Moments of clarity do not occur often, but I
believe I’ve had one. For my entire time in the EDTECH program, I’ve been
pondering why teachers have such difficulty fully utilizing technology within
their classrooms. Let me preface this by saying that I am not a teacher. I am
an instructor at a nuclear power plant. Therefore I approach the problem from a
slightly different direction. Having said that, I find the nuclear power
industry encountering the same issues with technology as their academic peers
in that the industry wants to put technology into classrooms, but is at a loss
when attempting to utilize that technology to its full capability.
Initially,
I thought the issue was due to a lack of training. My reasoning lead me to
believe that if teachers and instructors could only be educated on the
capabilities of the technology, they would join in a giant Huzzah and then go
off and do great things. During my second semester in the program, I found it
was more than that. Educators, I found, were less computer savvy than I had
first thought. True, there are some exceptions, but quite often my peers in the
program admitted that their students knew more about the tech in the classroom
than they did. Therefore, it wasn’t just a lack of knowledge of the tech’s
capabilities, it was a user issue.
Then,
during the past summer, I encountered a new term, Digital Native. Digital
natives are those individuals who have never known life without widespread
technology and the internet. I admit to having not previously considered
changing generations and how being born into a world where every bit of
information known to human kind was at the tips of your fingers would change
perceptions, but what fascinated me the most about these individuals is that
they actually learn differently than those who were born in earlier times.
At
first I thought the author ought to have his head examined. “Learning is
learning,” I thought, but recently, during my moment of clarity, I’ve
discovered this to be exactly true and that it’s me who also learns like a
digital native. Classical learning and learning theory is a linear process.
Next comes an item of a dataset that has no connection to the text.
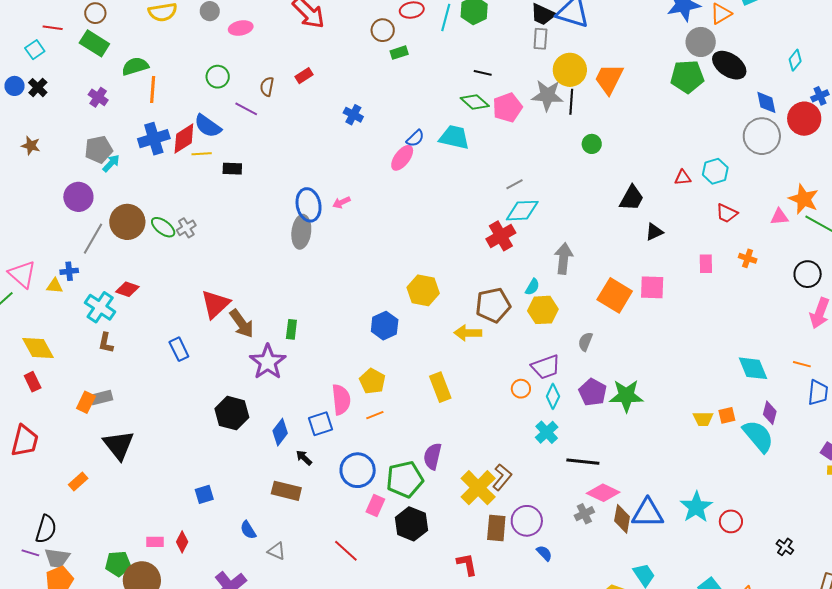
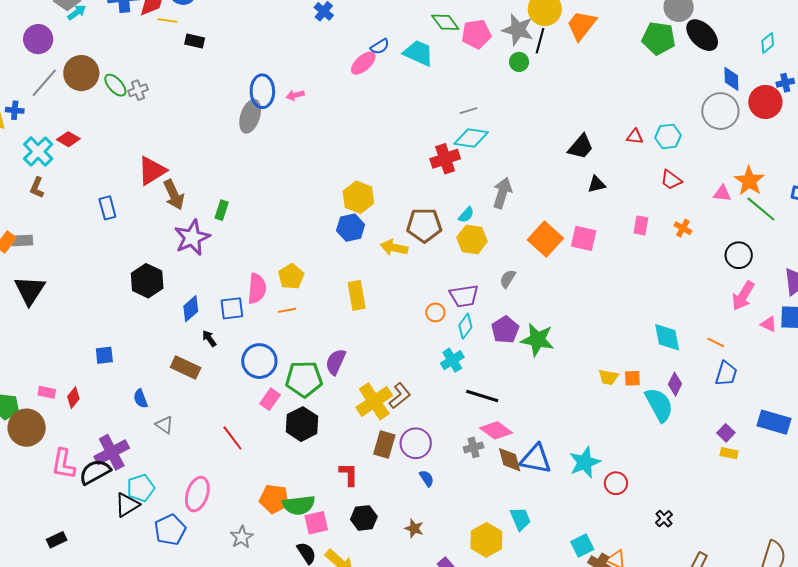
green circle: (592, 144) -> (519, 62), moved
blue hexagon: (385, 326) -> (351, 228), moved
brown diamond: (622, 519) -> (510, 460), turned -36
When a teacher assigns Chapter 6 of a text, the student opens their text, reads
Chapter 6 front to back, and then presumably answers test questions based on
the reading; start at the beginning, end at the end, nice and neat, very
linear. I, in my second go round in education have not done that. It’s
partially due to time constraints and partially due to the fact that I wish to
avoid the spinach of articles and prepositions and go right to the dessert of
cold hard facts. I study by scanning the chapter and then searching for
specific terms to focus my attention. This type of learning is known as
hypertext learning. It is how digital natives learn best.
In my opinion, this is where the breakdown in the classroom occurs. Most
teachers in the classroom are not digital natives. Moreover, they may or may
not have been required to have computer courses in their pursuit of an education
degree. Thus most educators are rudimentary computer users, but more
importantly, they are linear thinkers still trapped in a “Read Chapter 6”
world. The learning theories they’ve learned and adopted were created
early on, and their application of those theories has always been of a linear
nature. To be sure, the tenets of these classical learning theories still
apply. A digital native will seek the praise of mentor as much as a student of
the 1970’s. However, to fully utilize technology, the classroom needs to be set
free and students need to be trusted to find their own information. Considering
the evolution of distance learning and the increasing cost of sending students
off to a brick and mortar university, learning by Google may become the norm and
not the exception. Educators need to be shown and understand how their students
learn best and then trust those students to do the right thing.